The city has some of the best Soviet war memorials, noting that the text at the main Babi Yar monument does not in fact refer to “Jews.” The museums are much better than expected, with at least five worthy of a visit, including the National Museum, the folk art museum, Scythian gold museum, and Russian art museum, and the Khanenko museum.
I am underwhelmed by the economy here, and Kiev is one of the least bustling national capitals I have seen, especially for a country of its size. The distribution of stores and commercial ventures is so thin as to remind me of some parts of San Francisco. Yes, this is August but still the streets feel empty, even in the center of town. Maybe especially in the center of town. The earlier Soviet infrastructure has not been built over, and the basic outline of the city does not yet feel “post-reform.”
Poland and Ukraine had about the same per capita gdp in 1992, but now Poland’s is three times higher. Even Russian wages are twice as high. The Ukrainian economy has shrunk 17.8% since 2008, and that is not even counting the loss of territory, which still counts statistically as part of Ukrainian gdp.
Markers of the new, post-2014 Ukrainian nationalism are seen frequently, and the use of the Russian language is actively discouraged.
There is a brand or chain of Karaoke parlors called “MAFIA Karaoke.”
Unlike some parts of Moscow, there are few signs of a rip-off culture here with respect to tourists.

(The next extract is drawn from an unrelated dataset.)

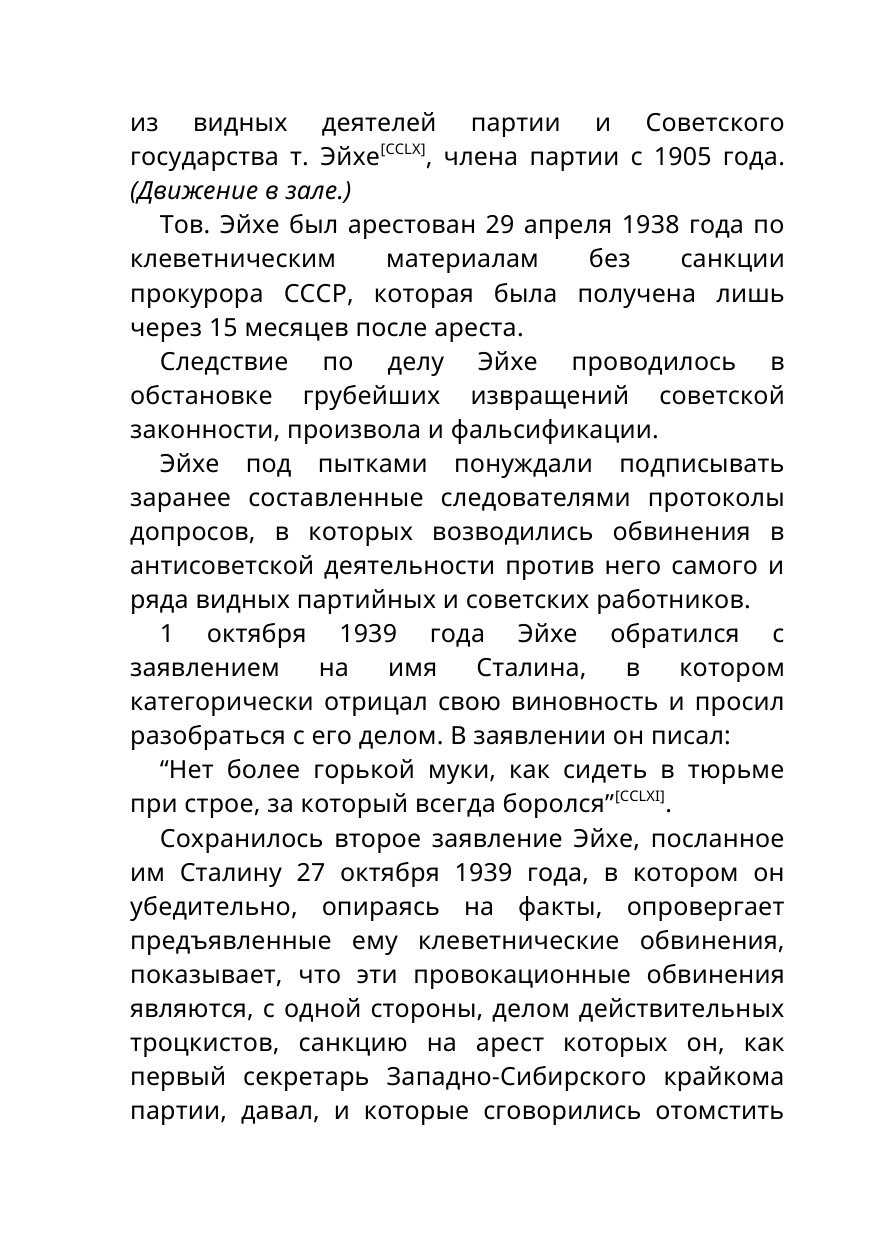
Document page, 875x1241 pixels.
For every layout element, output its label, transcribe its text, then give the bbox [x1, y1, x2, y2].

The citizenry is unfailingly helpful when possible, though short answers are hard to come by. People in random encounters seem quite willing to give all sorts of (wordy) advice as to what you should be doing and why.
Japanese restaurants are more common than Chinese. After Italian, there is not much culinary diversity to be seen, but the Georgian restaurants are among the best in the city. As for a single recommendation, Kanapa [Kanape] for “nouvelle Ukraine” would be my clear first pick, and it is on a picturesque street with many folk art stalls.
If two people each order bottles of mineral water, they will not open one bottle for each person. Instead, they induce you to first share the first bottle, and then the second, in sequence. Thus the water is not efficiently conserved.
It is remarkable how many different restaurants serve their chocolate ice cream with a basil leaf on top.